The recent uproar in connection with the Islamic family law amendment, passed by Parliament, is indeed a very interesting development.
Firstly, the issue has been portrayed as if a battle of the sexes had been proclaimed such that it seemed the two sides of the debate were on a collision course right from the beginning. The main issue at stake is nothing more than what is known as jointly acquired property or “harta sepencarian.”
In retrospect, the concept of harta sepencarian has evolved from a Malay/Muslim adat that recognises the need to compensate a divorced wife by giving her a share of her husband’s assets acquired throughout the duration of the marriage.
Initially this customary right was given legal recognition by our civil courts. Judges often heard relevant applications by Muslim wives upon divorce or the death of their husbands.
When the claims were accepted, that portion of the assets was extracted from the entire estate, and the remainder would be divided in accordance with the Islamic law of inheritance among their heirs including the wives themselves.
In the case of a divorce, a wife is entitled to make a claim based on the same grounds with supporting evidences.
Later that very right was recognised by the syariah courts on the same grounds as those recognised by the civil courts.
Some syariah judges however were prepared to recognise that right on the basis of sharikah or partnership between the spouses when both had contributed to the acquisition and development of the relevant assets.
It has been argued that it was not fair to ignore contributions made by one party to the marriage in the acquisition and development of the assets.
It had been decided in a number of syariah court cases that the term “contribution” can also mean helping the other party emotionally in the relevant process leading to the acquisition of assets and their subsequent development.

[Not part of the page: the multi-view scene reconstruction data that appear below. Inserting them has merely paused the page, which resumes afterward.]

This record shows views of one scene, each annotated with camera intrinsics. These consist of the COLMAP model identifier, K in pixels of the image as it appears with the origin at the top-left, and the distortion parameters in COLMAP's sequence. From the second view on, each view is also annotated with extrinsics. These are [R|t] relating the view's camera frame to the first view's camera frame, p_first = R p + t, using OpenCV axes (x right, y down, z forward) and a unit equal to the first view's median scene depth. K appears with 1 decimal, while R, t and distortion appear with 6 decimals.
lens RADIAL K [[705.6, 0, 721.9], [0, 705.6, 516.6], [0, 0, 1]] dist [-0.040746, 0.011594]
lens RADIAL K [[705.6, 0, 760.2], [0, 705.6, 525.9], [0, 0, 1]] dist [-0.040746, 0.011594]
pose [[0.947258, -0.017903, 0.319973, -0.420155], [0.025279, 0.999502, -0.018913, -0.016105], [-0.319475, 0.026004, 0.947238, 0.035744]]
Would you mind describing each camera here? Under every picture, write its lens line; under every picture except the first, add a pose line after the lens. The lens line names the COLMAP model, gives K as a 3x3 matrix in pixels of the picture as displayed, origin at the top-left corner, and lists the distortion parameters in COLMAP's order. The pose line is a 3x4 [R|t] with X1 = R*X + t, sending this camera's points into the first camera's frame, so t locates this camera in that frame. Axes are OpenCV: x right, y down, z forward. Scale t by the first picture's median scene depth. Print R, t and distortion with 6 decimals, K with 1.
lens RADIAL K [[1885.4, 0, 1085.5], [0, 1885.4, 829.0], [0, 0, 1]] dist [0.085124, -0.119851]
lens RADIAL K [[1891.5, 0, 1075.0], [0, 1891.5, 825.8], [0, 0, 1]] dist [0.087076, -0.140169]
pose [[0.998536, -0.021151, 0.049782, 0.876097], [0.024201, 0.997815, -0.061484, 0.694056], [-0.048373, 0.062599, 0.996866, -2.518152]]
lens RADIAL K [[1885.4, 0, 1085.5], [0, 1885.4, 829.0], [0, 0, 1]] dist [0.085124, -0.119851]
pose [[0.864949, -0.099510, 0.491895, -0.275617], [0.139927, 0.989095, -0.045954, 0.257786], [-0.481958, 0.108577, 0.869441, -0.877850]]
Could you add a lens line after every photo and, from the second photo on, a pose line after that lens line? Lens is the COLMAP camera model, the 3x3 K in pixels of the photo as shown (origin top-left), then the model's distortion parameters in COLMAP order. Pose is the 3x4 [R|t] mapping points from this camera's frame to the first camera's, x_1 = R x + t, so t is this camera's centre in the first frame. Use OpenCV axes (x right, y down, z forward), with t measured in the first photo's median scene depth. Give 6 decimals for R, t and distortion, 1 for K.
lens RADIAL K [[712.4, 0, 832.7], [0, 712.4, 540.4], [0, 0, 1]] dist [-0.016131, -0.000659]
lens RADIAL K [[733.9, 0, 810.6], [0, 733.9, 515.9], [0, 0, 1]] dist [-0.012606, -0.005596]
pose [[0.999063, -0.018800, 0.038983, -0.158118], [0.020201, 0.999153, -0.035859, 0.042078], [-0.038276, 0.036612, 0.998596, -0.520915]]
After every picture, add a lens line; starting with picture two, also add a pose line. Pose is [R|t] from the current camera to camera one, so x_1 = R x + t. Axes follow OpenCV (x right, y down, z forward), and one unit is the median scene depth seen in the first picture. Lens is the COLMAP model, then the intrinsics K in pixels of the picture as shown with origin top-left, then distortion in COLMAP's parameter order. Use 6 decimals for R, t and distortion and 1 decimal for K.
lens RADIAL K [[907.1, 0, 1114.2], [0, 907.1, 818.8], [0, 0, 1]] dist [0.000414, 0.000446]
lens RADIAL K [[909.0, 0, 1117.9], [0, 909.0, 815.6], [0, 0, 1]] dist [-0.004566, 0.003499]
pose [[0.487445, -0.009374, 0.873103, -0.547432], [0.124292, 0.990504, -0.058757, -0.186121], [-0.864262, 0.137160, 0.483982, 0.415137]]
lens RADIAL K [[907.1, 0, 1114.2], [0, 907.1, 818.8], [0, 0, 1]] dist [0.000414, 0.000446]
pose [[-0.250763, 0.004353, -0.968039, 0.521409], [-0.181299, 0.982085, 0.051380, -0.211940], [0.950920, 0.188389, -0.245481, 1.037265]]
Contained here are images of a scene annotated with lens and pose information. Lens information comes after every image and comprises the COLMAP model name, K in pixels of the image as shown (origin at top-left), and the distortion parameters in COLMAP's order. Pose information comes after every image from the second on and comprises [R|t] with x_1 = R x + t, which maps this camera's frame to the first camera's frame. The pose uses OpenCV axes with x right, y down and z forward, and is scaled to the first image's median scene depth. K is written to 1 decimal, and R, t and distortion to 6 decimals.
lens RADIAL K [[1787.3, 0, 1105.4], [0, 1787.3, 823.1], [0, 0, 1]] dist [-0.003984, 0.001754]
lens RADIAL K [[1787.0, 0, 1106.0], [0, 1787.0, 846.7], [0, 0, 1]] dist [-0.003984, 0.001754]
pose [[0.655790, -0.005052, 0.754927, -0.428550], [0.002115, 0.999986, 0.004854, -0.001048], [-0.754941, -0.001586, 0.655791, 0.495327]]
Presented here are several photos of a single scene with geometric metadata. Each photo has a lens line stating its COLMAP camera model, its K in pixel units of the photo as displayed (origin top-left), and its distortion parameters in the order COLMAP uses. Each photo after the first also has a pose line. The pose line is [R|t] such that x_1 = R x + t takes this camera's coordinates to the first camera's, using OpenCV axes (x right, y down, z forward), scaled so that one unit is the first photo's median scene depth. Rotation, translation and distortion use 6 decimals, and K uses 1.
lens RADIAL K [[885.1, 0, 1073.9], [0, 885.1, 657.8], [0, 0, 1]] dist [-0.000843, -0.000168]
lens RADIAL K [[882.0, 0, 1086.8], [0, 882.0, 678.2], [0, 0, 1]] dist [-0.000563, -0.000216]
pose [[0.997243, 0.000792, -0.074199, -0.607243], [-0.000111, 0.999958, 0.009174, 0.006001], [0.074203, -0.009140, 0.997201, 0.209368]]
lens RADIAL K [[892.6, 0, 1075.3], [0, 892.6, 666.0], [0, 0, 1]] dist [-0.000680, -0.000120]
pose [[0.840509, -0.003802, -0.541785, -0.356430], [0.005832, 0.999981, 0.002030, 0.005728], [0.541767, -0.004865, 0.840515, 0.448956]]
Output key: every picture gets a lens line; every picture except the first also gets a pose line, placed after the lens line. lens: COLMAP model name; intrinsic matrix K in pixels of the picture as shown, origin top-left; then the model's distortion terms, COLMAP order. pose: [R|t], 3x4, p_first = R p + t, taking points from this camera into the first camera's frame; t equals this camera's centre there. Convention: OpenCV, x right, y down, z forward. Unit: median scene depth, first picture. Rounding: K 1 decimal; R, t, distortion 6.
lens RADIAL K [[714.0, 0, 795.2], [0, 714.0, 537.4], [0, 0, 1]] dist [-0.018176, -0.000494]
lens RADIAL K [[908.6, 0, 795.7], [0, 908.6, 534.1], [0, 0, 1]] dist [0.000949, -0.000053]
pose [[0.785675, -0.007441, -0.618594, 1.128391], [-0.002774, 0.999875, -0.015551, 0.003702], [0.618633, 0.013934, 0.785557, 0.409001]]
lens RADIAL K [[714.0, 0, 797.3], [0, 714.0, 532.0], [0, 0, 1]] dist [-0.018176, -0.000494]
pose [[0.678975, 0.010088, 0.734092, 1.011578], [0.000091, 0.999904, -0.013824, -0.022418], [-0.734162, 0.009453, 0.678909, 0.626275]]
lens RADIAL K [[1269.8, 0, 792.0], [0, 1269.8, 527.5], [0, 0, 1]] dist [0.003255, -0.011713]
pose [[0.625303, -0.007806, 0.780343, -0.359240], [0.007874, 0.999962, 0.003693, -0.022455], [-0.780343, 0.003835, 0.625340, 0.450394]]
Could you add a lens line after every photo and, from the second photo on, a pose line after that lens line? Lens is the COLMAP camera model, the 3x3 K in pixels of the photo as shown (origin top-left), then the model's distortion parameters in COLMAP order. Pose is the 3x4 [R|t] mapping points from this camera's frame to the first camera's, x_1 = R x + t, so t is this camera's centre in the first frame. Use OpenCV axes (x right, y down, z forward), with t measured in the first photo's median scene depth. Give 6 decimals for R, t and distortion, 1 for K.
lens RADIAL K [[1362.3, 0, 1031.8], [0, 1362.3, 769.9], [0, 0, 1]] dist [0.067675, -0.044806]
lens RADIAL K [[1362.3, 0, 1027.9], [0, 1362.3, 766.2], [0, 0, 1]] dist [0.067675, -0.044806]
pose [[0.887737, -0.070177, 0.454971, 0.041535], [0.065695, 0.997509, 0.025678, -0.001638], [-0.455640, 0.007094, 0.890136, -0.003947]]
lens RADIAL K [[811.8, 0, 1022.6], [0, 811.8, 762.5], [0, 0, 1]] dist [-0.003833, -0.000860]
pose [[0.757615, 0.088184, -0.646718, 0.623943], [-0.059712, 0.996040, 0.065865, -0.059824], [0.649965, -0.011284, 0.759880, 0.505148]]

What is interesting is that the validity of harta sepencarian is based on the need to achieve justice for both parties, meaning that one who takes part in any asset acquisition and development must be allowed to have a share in it, or be remunerated for such efforts.
Now the most important question to be answered is whether one party to a marriage, a wife or husband, can be deprived of the relevant share when she or he has actually contributed directly or indirectly to the relevant process that led to the acquisition or development of the relevant assets.
In my opinion, the law, even before it was amended, was clear enough in its fair treatment of spouses. Any party who can prove his or her contribution is allowed to claim a relevant share. Only in the absence of any recognised evidence regarding the nature and ratio of the contribution will the court allow both parties to share the disputed assets equally.
What the new amendment seeks to achieve is to provide for a better clarification as to the position of a wife whose husband has applied to take a second wife. It allows her to ask for the assets to be properly divided.
By the same token, a husband is allowed to take the same recourse to ensure that fairness is achieved for both parties.
If the husband is not allowed to take the same recourse, then there would be a strong possibility that in future things will become more complicated when the second wife’s role emerges, when the husband makes further efforts to further improve the assets with the eventual result that the second wife may argue that she too has helped the husband in the process.
This scenario would not have happened had the assets been divided well before the husband’s second marriage.
From the above discussion it is clear that gender is not the issue here but the parties contributions and roles, or at best the court’s estimate to arrive at a just and fair division of assets which are jointly acquired.
Therefore to argue that if a claim by the husband is allowed in the above-mentioned context it means that he is unjustly assisted in appropriating the wife’s assets, then this is absurd. Certainly, if there is no proof or evidence of his contributions the claim should definitely be rejected.
Islam, right from its early days, recognises the rights of married women to acquire and own property in their own names.
This is unlike some other legal systems which deny women their rights to own assets in their own names distinct from that of their husbands upon marriage.
In the Western world, it was only in the past 200 years or so that married women were gradually given the right to keep and own assets in their own names.
Ikim is currently making an effort to arrange for a one-day seminar or forum to discuss further some of the issues that have so far been raised in relation to the law that was recently passed.
There is a genuine belief that if all parties are sincere in the words uttered about justice for all, perhaps this month of Haj is the best time to re-examine our inner conscience and real intentions.
After all, God knows best what lies in our hearts.